Create a service in front of MySQL that allows other pods to connect to it by name.
# This allows the pod to access MySQL via a service name instead of hard-coded host address
$ oc create -f wordpress-ex/service-mysql.yaml
We use the MySQL service defined above in our Wordpress pod defined by "pod-wordpress.yaml". The variable WORDPRESS_DB_HOST is set to the name of our MySQL service.
Because the Wordpress pod and MySQL service are running in the same namespace, we can reference the service by name. We
can also access a service in another namespace by using the name and namespace: mysql.another_namespace
. The fully qualified
name of the service would also work: mysql.<namespace>.svc.cluster.local
- name: WORDPRESS_DB_HOST
# this is the name of the mysql service fronting the mysql pod in the same namespace
# expands to mysql.<namespace>.svc.cluster.local - where <namespace> is the current namespace
value: mysql
Launch the Wordpress pod and its corresponding service.
$ oc create -f wordpress-ex/pod-wordpress.yaml
$ oc create -f wordpress-ex/service-wp.yaml
$ oc get svc
NAME LABELS SELECTOR IP(S) PORT(S)
mysql name=mysql name=mysql 172.30.115.137 3306/TCP
wpfrontend name=wpfrontend name=wordpress 172.30.170.55 5055/TCP
Check the status of the pods to see if they've gone from "ContainerCreating" to "Running".
$ oc get all
NAME CLUSTER-IP EXTERNAL-IP PORT(S) AGE
mysql 172.30.115.137 <none> 3306/TCP 7m
wpfrontend 172.30.170.55 5055/TCP 4m
NAME READY STATUS RESTARTS AGE
mysql 1/1 Running 0 26m
wordpress 1/1 Running 2 4m
In your browser, visit 172.30.170.55:5055 (your IP address will vary, depending on your set-up you may need to create a route -- this can be done in the OpenShift web console).
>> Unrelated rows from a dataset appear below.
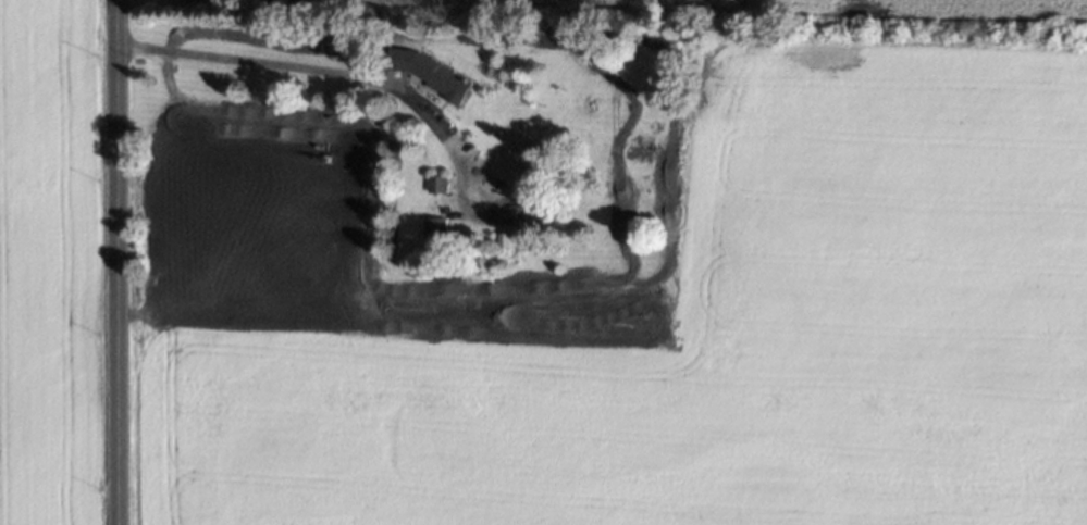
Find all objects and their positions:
crop: (753, 7)
road: (324, 74)
building: (442, 77)
building: (435, 183)
building: (430, 228)
building: (500, 240)
crop: (42, 262)
road: (113, 262)

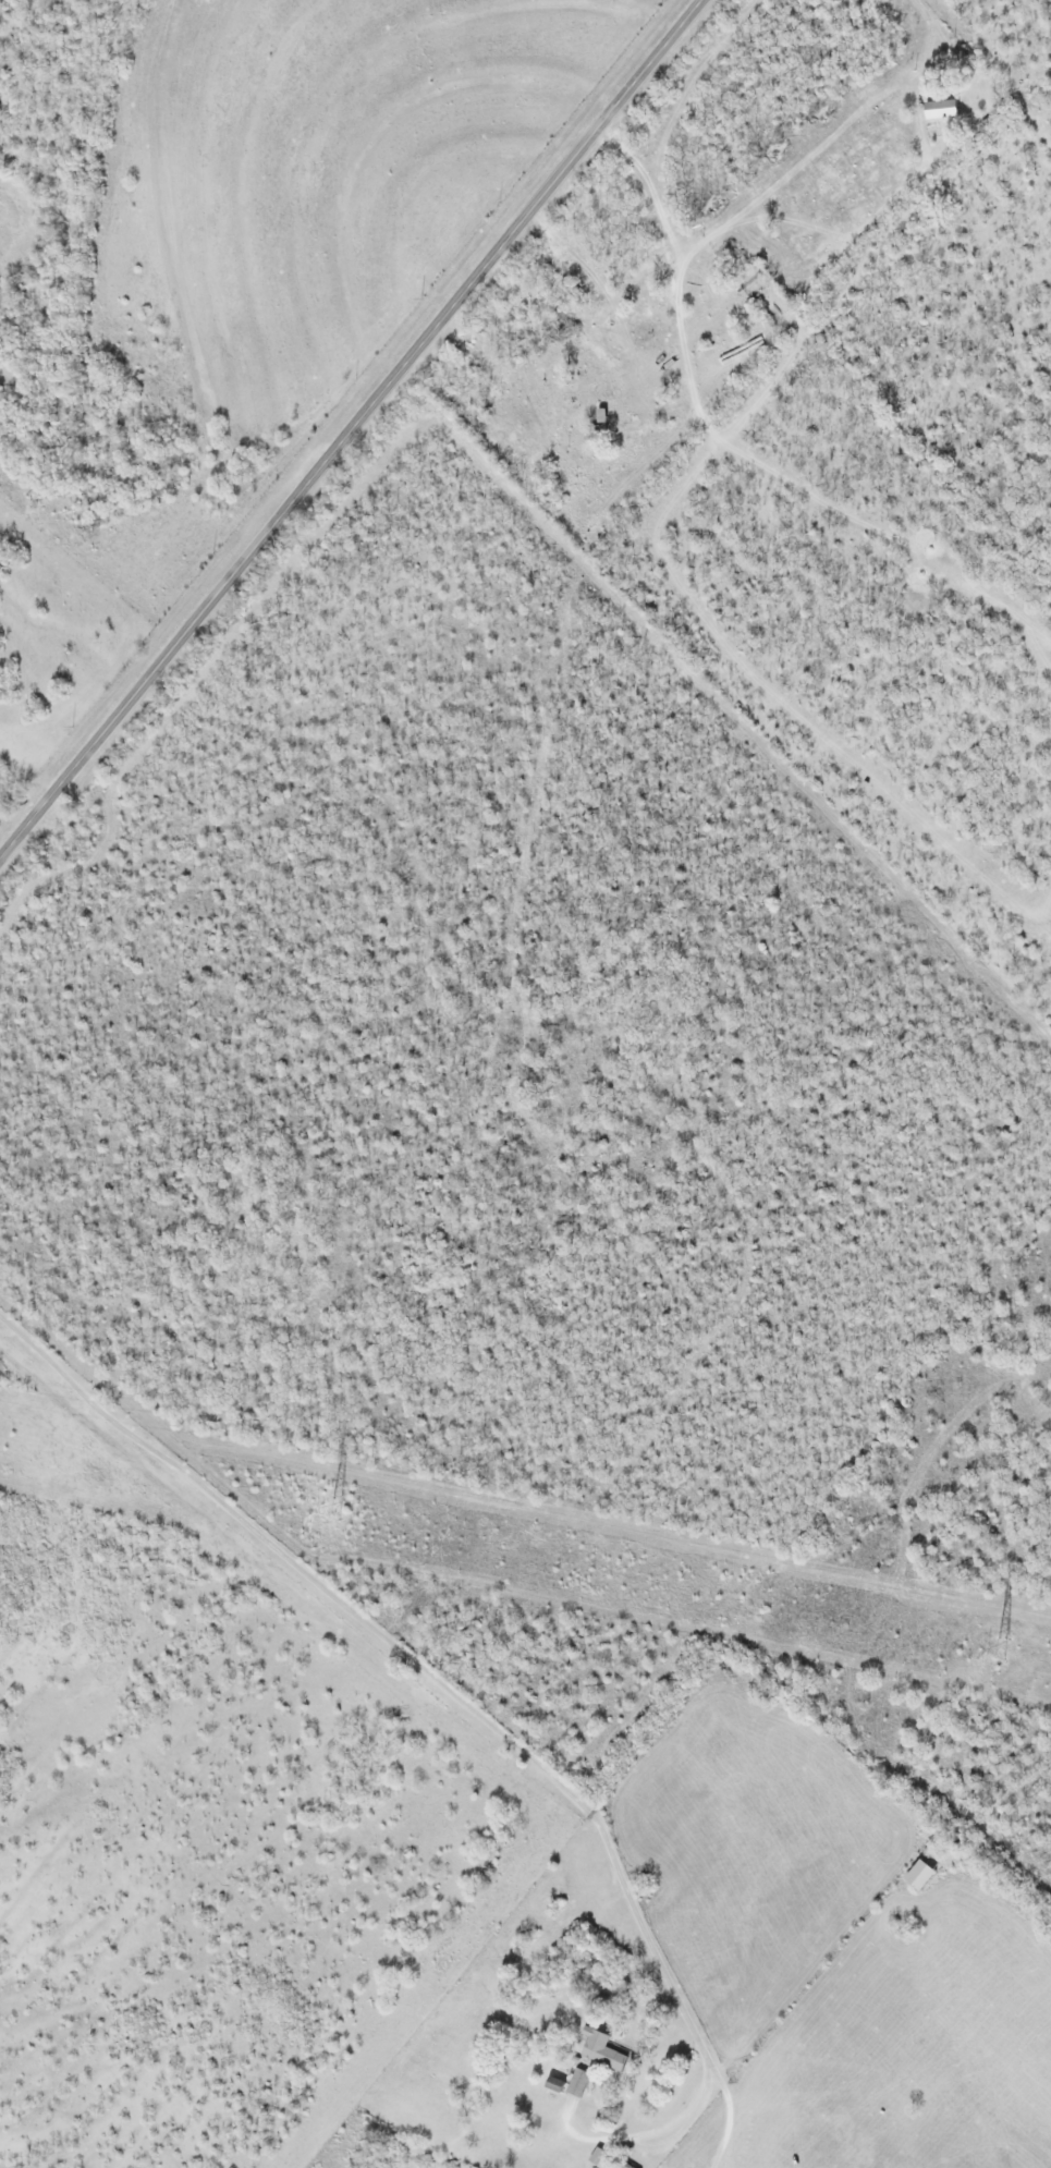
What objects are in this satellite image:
building: (940, 109)
road: (351, 430)
building: (626, 436)
power tower: (334, 1511)
power tower: (1001, 1651)
building: (920, 1875)
building: (600, 2050)
building: (571, 2082)

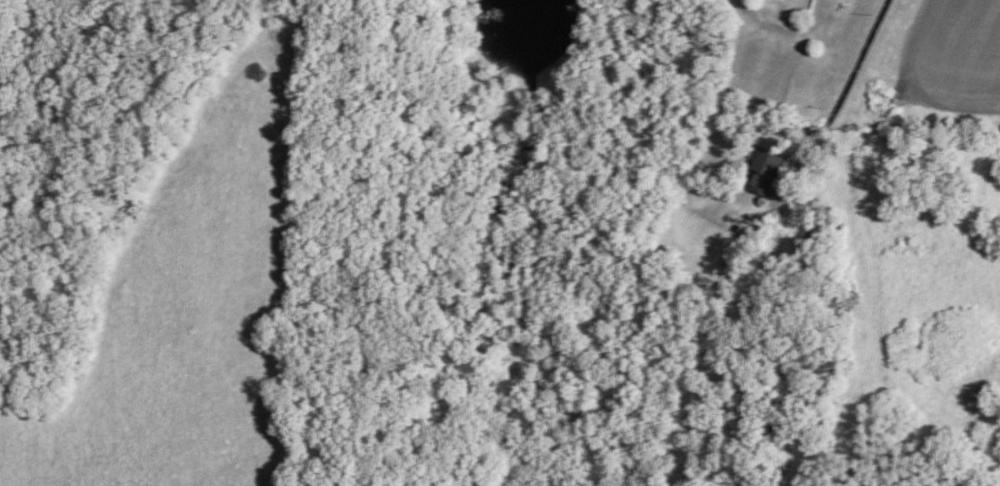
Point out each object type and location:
road: (835, 107)
building: (765, 172)

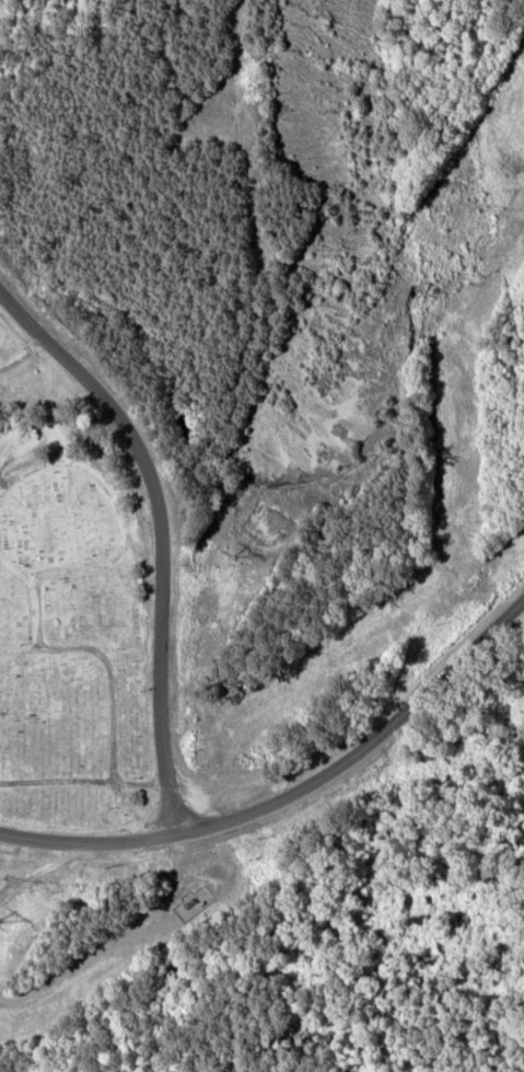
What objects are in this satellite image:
road: (165, 529)
power tower: (239, 555)
road: (292, 791)
power tower: (2, 920)

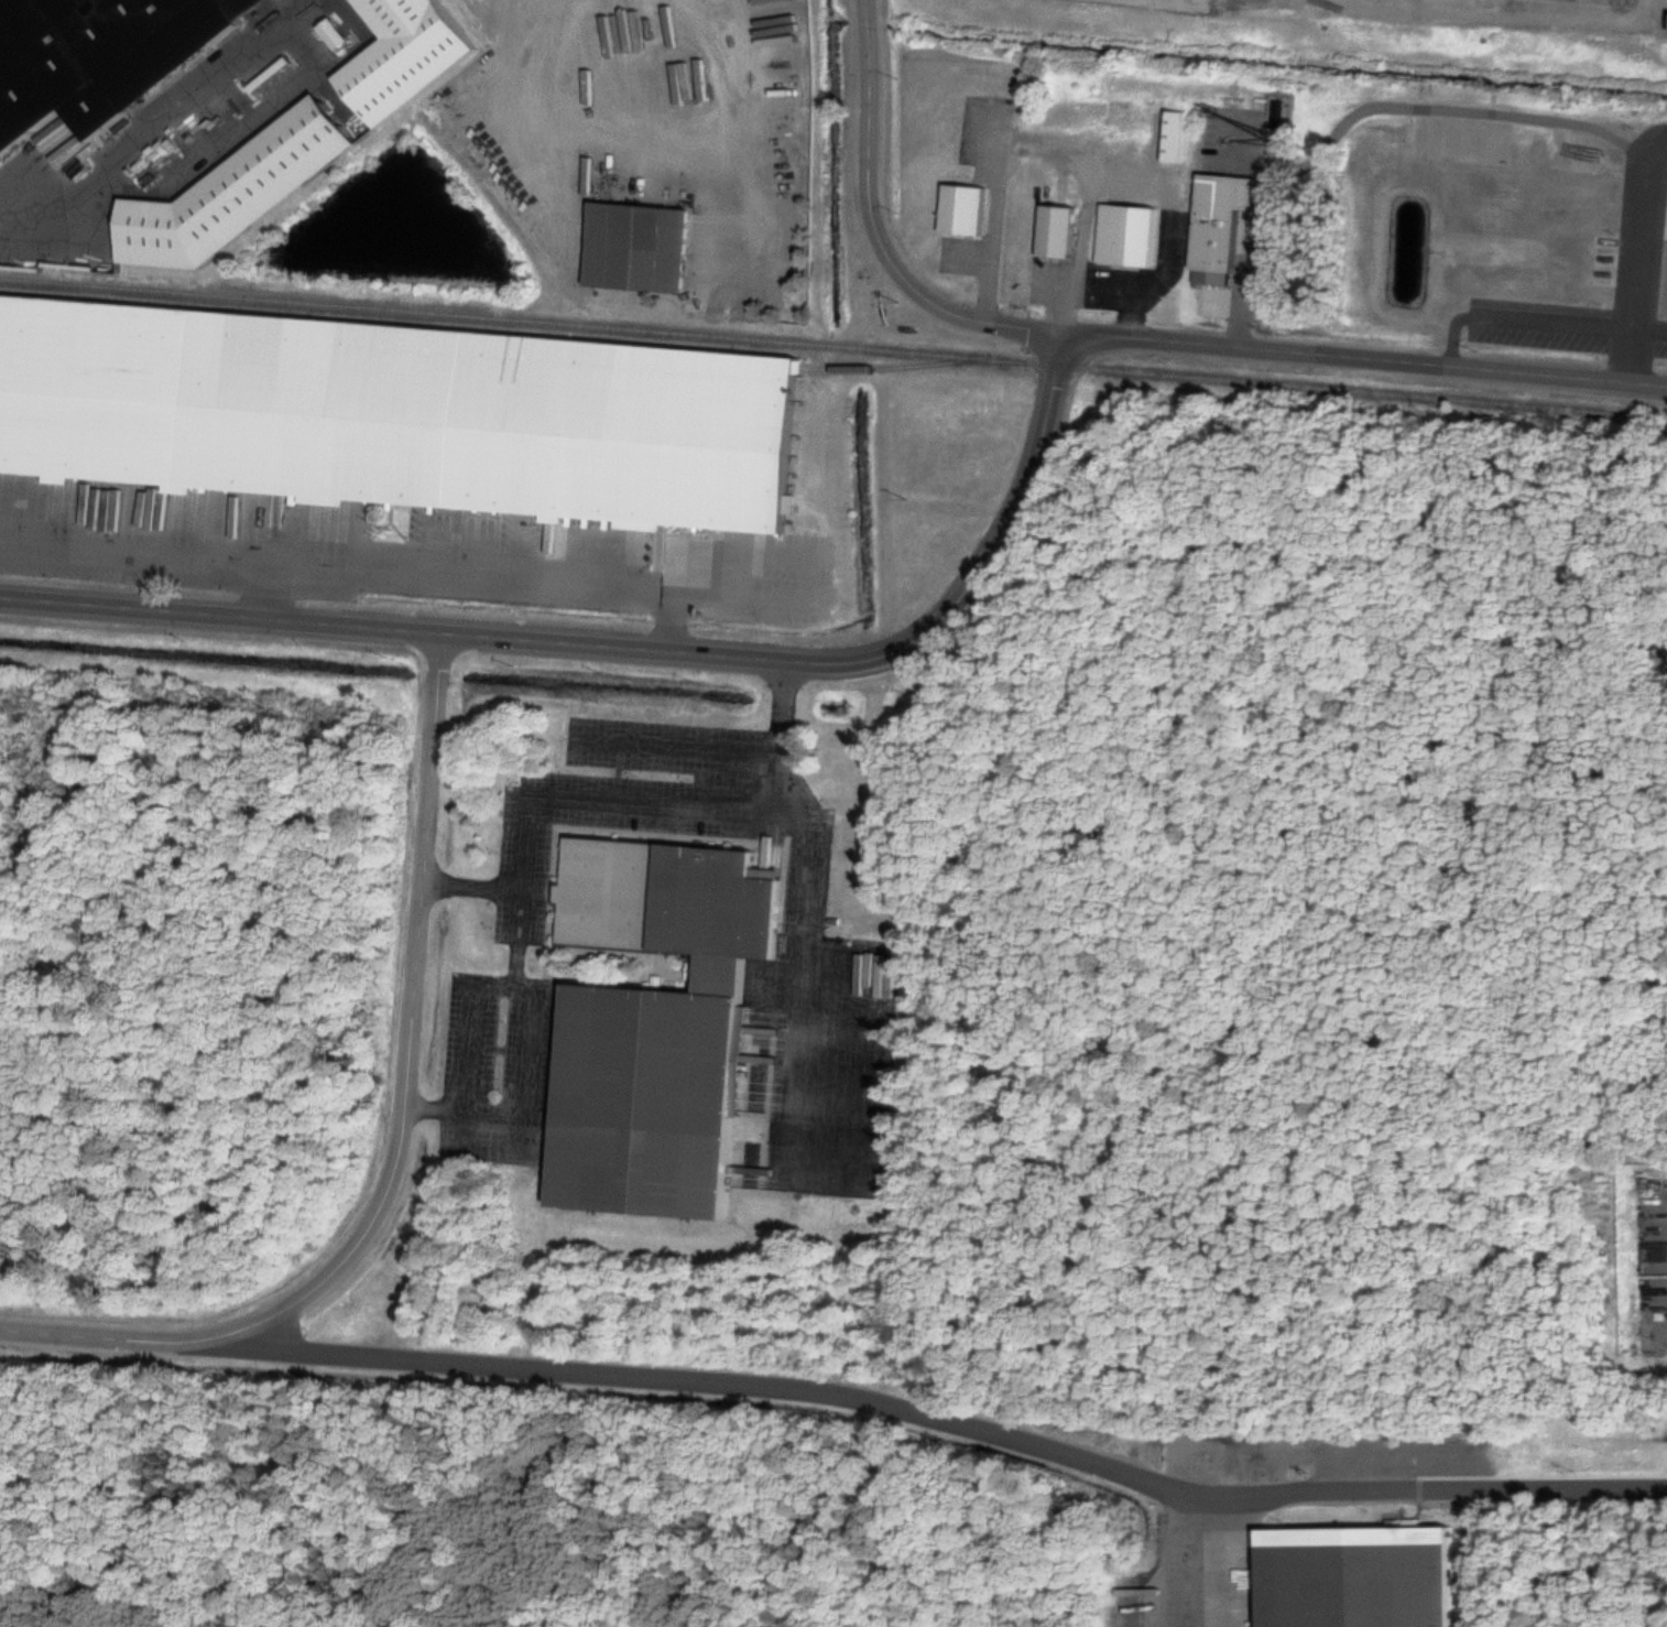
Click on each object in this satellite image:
road: (1347, 1)
road: (1505, 10)
building: (410, 52)
building: (102, 57)
road: (1366, 109)
road: (514, 114)
building: (1174, 132)
road: (1042, 139)
building: (232, 193)
building: (966, 205)
road: (874, 227)
building: (1059, 227)
building: (1129, 230)
building: (1221, 233)
road: (1171, 234)
building: (632, 241)
building: (1184, 246)
road: (1635, 251)
road: (1131, 312)
road: (1537, 317)
railway: (818, 344)
road: (1363, 358)
railway: (913, 364)
building: (398, 412)
road: (1019, 512)
road: (365, 571)
road: (735, 600)
road: (452, 633)
road: (677, 744)
road: (621, 773)
road: (729, 815)
road: (470, 881)
road: (519, 891)
road: (799, 980)
road: (509, 983)
building: (663, 1019)
road: (408, 1022)
road: (116, 1338)
road: (725, 1385)
road: (1366, 1490)
building: (1362, 1575)
building: (1117, 1625)

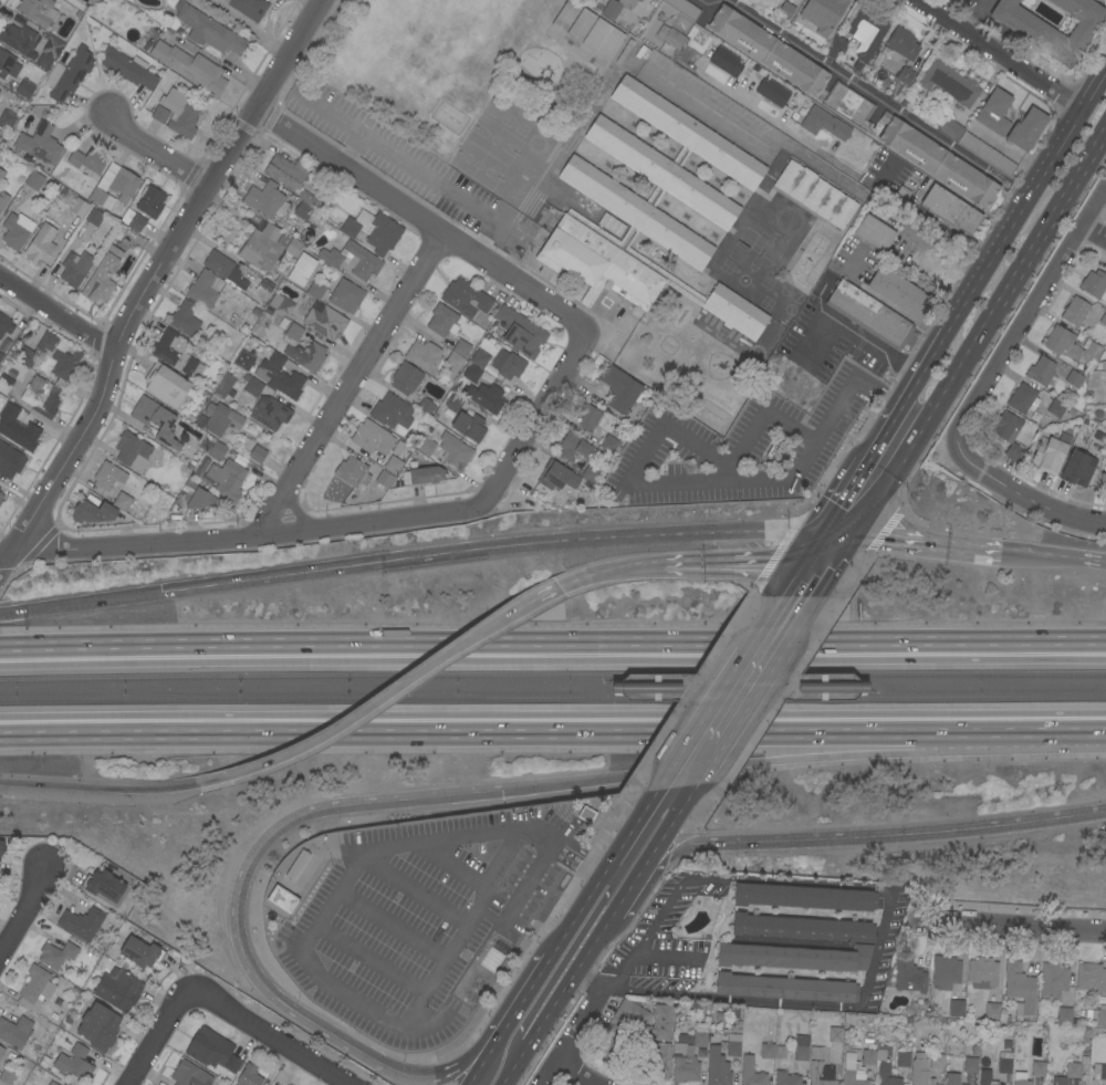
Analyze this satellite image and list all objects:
building: (639, 0)
building: (782, 0)
building: (700, 1)
building: (616, 7)
building: (248, 8)
building: (683, 8)
building: (786, 9)
building: (37, 11)
building: (822, 14)
building: (566, 15)
road: (973, 17)
building: (580, 25)
road: (248, 26)
building: (1031, 29)
building: (208, 30)
building: (867, 33)
building: (18, 38)
building: (671, 38)
building: (602, 39)
building: (902, 43)
building: (51, 47)
building: (835, 47)
building: (767, 50)
building: (624, 51)
road: (992, 54)
park: (424, 60)
building: (725, 61)
building: (8, 65)
building: (191, 67)
building: (127, 68)
building: (893, 68)
building: (72, 74)
building: (904, 75)
building: (950, 83)
building: (24, 88)
road: (860, 89)
building: (772, 92)
parking lot: (709, 105)
building: (848, 105)
building: (994, 112)
building: (179, 113)
building: (159, 115)
road: (326, 115)
building: (7, 119)
building: (823, 123)
building: (1026, 129)
park: (492, 139)
road: (750, 139)
building: (39, 144)
building: (972, 144)
road: (1100, 145)
road: (159, 150)
parking lot: (386, 151)
road: (826, 152)
road: (347, 156)
building: (87, 160)
building: (936, 161)
park: (476, 164)
building: (286, 172)
building: (1, 174)
building: (34, 181)
building: (124, 184)
road: (443, 185)
road: (1025, 192)
building: (815, 194)
building: (96, 195)
building: (3, 199)
building: (312, 199)
building: (265, 200)
building: (150, 201)
building: (107, 202)
building: (78, 207)
building: (950, 210)
building: (302, 211)
building: (651, 211)
road: (1051, 214)
building: (94, 216)
road: (418, 220)
building: (137, 223)
building: (611, 225)
building: (16, 230)
building: (373, 230)
road: (921, 232)
building: (874, 233)
road: (1092, 239)
building: (40, 245)
building: (261, 247)
building: (291, 248)
building: (353, 260)
building: (221, 267)
building: (75, 268)
building: (301, 269)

The Wordpress install process will lead you through setting up the blog.
After customizing your blog let's try deleting & restoring the entire project.
Note: if a persistent volume persistentVolumeReclaimPolicy set to Recycle
instead of Retain
then deleting the project will automatically delete data on the persistent volumes. If volumes are set to Recycle
, data on the volumes should be backed up manually before deleting a project. Otherwise run oc edit pv <pv-name>
to make adjustments.
oc delete project/project-alpha
Create a new project, repeating steps from above.
oc new-project project-beta
Create claims for storage.
$ oc create -f wordpress-ex/pvc-wp.yaml
$ oc create -f wordpress-ex/pvc-mysql.yaml
$ oc get pvc
NAME STATUS VOLUME CAPACITY ACCESSMODES AGE
claim-mysql Bound pv0002 5Gi RWO 17s
claim-wp Bound pv0001 1Gi RWO,RWX 28s
Note: if you are working with extra volumes and the pvc does not bind to the intended pv, please note that improvements are coming in this arena (kubernetes/kubernetes#24682). In the mean time, copy your data to the bound volume.
Launch the MySQL and WordPress pods and services.
$ oc create -f wordpress-ex/pod-mysql.yaml
$ oc create -f wordpress-ex/service-mysql.yaml
$ oc create -f wordpress-ex/pod-wordpress.yaml
$ oc create -f wordpress-ex/service-wp.yaml
Check the status of the pods to see if they've gone from "ContainerCreating" to "Running".
$ oc get all
NAME CLUSTER-IP EXTERNAL-IP PORT(S) AGE
mysql 172.30.115.137 <none> 3306/TCP 7m
wpfrontend 172.30.170.55 5055/TCP 4m
NAME READY STATUS RESTARTS AGE
mysql 1/1 Running 0 26m
wordpress 1/1 Running 0 4m
In your browser, visit the address for wpfrontend or create a route with the web console.
The Wordpress site should look how you left it.